• **ACTIVITY**: Check each line of the entries below for the word "round", and copy the lines that have it.

Stored items:
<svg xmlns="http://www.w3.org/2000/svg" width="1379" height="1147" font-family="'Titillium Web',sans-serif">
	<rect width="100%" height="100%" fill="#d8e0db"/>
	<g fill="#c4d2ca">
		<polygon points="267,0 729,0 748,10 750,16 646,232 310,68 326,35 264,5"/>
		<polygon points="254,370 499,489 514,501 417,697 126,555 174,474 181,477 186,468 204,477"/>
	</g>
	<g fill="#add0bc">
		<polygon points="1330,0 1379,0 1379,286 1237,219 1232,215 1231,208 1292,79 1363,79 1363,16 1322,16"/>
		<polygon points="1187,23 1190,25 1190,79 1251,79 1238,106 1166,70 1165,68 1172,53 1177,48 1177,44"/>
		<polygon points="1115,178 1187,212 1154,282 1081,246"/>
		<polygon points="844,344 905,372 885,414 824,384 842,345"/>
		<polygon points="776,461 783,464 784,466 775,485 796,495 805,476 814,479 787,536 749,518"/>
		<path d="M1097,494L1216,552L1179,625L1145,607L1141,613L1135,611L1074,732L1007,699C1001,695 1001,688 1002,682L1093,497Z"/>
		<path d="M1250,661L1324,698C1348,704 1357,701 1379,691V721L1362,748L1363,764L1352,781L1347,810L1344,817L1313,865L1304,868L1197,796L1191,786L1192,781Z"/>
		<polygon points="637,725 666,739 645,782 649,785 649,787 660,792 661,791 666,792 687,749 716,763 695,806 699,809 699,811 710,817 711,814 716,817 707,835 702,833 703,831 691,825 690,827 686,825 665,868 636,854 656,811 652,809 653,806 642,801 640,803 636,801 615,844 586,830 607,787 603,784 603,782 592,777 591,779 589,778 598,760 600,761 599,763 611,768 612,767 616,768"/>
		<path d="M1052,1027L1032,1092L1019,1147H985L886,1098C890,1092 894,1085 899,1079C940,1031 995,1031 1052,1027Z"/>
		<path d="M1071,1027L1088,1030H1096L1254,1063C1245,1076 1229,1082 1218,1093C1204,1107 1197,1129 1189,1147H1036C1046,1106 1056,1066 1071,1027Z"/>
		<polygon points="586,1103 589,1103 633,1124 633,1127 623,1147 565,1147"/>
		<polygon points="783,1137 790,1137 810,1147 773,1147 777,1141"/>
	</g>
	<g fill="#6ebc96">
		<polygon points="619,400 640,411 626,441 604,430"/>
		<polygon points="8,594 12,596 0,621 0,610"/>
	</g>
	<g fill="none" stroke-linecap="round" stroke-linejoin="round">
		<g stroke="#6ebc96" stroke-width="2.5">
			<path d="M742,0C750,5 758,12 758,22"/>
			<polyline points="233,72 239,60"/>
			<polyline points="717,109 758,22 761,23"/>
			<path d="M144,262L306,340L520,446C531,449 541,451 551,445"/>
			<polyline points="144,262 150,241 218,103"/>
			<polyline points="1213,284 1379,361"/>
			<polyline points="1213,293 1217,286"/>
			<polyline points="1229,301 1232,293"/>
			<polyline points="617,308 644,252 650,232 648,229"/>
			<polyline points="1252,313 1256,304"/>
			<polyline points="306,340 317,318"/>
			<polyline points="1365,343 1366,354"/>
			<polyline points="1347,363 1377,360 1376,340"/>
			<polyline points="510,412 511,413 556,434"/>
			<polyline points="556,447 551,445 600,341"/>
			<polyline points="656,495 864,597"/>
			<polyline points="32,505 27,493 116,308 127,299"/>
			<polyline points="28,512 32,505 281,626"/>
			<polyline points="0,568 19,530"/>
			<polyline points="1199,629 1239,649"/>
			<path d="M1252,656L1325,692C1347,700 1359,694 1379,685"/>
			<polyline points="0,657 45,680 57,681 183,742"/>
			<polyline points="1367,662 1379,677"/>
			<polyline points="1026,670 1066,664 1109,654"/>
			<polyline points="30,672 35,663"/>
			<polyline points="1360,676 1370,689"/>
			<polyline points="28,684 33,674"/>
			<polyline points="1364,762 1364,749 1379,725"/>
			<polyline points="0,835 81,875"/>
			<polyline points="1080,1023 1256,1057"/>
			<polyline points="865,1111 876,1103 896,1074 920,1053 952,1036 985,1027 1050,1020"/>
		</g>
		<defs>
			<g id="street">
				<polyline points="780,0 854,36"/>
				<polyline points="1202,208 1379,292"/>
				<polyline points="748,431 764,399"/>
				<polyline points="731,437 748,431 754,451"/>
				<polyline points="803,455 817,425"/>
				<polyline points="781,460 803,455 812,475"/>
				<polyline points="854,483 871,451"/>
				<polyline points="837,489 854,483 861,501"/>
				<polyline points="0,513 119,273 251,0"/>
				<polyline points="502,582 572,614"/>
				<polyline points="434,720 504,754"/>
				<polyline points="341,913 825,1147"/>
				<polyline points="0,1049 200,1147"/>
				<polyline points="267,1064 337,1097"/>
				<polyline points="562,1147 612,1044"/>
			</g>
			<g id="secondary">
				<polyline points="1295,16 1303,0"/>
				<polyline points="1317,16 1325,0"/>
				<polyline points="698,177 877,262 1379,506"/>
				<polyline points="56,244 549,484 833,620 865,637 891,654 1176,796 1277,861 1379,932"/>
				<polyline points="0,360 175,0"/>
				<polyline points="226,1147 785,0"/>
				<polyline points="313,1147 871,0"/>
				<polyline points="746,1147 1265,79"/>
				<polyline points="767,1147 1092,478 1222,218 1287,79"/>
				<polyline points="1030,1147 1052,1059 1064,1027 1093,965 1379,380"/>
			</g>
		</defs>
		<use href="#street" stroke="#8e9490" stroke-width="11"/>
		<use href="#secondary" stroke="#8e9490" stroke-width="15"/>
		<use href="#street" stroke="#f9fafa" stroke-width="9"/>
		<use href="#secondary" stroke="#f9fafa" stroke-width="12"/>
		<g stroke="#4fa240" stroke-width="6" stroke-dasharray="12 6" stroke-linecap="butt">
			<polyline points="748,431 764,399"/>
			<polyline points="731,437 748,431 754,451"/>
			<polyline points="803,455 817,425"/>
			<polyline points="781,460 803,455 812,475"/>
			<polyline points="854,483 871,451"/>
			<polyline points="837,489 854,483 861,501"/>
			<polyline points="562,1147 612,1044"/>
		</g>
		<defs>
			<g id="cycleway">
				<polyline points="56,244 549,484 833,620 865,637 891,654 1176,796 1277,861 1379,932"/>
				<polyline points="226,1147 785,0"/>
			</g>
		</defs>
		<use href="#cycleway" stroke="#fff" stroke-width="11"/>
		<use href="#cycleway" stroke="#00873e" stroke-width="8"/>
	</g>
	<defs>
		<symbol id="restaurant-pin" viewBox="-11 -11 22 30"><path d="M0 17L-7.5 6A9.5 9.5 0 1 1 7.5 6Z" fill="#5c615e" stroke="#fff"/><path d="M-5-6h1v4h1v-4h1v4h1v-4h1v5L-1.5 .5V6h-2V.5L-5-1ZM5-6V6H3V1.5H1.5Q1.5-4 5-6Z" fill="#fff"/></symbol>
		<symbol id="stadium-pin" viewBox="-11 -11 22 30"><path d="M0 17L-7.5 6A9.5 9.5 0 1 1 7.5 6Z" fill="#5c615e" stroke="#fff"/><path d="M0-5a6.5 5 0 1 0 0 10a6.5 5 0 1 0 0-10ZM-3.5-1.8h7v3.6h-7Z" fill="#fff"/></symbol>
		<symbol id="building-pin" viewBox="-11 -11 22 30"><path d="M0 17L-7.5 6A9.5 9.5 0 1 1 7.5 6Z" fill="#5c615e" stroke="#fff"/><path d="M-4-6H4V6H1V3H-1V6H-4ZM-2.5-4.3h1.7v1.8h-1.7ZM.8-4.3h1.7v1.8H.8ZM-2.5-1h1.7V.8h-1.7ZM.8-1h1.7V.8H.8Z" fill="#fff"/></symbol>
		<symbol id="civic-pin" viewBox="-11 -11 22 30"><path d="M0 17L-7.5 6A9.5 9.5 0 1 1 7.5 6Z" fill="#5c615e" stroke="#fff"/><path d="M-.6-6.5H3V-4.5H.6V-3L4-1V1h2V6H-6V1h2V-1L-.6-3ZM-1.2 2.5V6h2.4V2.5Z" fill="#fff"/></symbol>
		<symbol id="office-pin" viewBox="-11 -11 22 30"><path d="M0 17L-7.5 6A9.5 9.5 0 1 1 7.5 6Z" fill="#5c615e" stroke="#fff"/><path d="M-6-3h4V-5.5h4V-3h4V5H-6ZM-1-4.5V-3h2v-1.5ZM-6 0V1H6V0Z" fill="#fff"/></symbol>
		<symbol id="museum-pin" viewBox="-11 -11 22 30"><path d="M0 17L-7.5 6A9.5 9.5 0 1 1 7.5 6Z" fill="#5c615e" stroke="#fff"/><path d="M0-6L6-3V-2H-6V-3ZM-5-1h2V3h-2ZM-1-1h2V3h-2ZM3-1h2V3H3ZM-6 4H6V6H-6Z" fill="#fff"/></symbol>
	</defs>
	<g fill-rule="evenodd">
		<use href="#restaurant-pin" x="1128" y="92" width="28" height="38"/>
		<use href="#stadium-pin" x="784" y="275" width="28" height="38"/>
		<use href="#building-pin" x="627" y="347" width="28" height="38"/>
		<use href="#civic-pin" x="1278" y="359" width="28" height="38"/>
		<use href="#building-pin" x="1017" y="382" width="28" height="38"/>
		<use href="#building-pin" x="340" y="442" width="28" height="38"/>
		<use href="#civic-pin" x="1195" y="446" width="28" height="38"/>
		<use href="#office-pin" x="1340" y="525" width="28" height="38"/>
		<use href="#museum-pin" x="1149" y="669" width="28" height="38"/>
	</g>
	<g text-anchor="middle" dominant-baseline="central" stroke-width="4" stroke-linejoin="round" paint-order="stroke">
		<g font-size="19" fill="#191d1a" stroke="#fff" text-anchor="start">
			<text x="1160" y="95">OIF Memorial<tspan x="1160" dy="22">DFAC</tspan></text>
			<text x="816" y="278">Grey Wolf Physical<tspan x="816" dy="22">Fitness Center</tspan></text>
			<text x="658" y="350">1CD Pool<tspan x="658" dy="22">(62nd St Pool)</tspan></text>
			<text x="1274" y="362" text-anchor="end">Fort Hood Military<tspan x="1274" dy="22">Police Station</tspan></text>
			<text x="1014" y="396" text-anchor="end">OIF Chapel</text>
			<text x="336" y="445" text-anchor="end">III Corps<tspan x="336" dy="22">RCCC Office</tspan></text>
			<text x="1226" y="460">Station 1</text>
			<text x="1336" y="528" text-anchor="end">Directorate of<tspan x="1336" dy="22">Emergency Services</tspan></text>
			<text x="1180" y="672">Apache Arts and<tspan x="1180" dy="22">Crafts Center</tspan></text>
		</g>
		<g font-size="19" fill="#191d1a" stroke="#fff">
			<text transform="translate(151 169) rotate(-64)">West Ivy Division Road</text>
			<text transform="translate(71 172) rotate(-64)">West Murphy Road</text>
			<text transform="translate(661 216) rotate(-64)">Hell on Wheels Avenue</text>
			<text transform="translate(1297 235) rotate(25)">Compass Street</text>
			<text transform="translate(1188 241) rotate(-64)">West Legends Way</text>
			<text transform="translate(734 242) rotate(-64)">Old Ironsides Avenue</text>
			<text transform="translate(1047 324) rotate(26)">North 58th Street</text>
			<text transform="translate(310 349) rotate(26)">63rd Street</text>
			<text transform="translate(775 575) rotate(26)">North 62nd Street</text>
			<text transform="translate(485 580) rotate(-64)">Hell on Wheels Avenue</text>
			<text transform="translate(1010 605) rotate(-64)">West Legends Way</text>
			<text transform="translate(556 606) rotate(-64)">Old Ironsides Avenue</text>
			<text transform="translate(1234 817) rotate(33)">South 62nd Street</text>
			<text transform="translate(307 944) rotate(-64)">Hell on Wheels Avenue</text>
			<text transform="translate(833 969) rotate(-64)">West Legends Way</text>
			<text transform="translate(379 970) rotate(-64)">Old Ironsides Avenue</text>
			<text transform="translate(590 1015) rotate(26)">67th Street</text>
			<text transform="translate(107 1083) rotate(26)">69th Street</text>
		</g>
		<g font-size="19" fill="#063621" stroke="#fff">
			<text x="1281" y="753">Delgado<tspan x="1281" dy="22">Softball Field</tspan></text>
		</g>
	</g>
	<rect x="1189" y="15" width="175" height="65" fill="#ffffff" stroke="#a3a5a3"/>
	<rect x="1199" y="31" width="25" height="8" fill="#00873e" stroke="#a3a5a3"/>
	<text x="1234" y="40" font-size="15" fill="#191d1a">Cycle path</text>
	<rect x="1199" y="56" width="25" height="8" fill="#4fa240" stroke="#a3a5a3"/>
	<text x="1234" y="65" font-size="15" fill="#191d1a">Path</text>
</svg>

• **RESULT FOR THIS EXERCISE**:
	<g fill="none" stroke-linecap="round" stroke-linejoin="round">
	<g text-anchor="middle" dominant-baseline="central" stroke-width="4" stroke-linejoin="round" paint-order="stroke">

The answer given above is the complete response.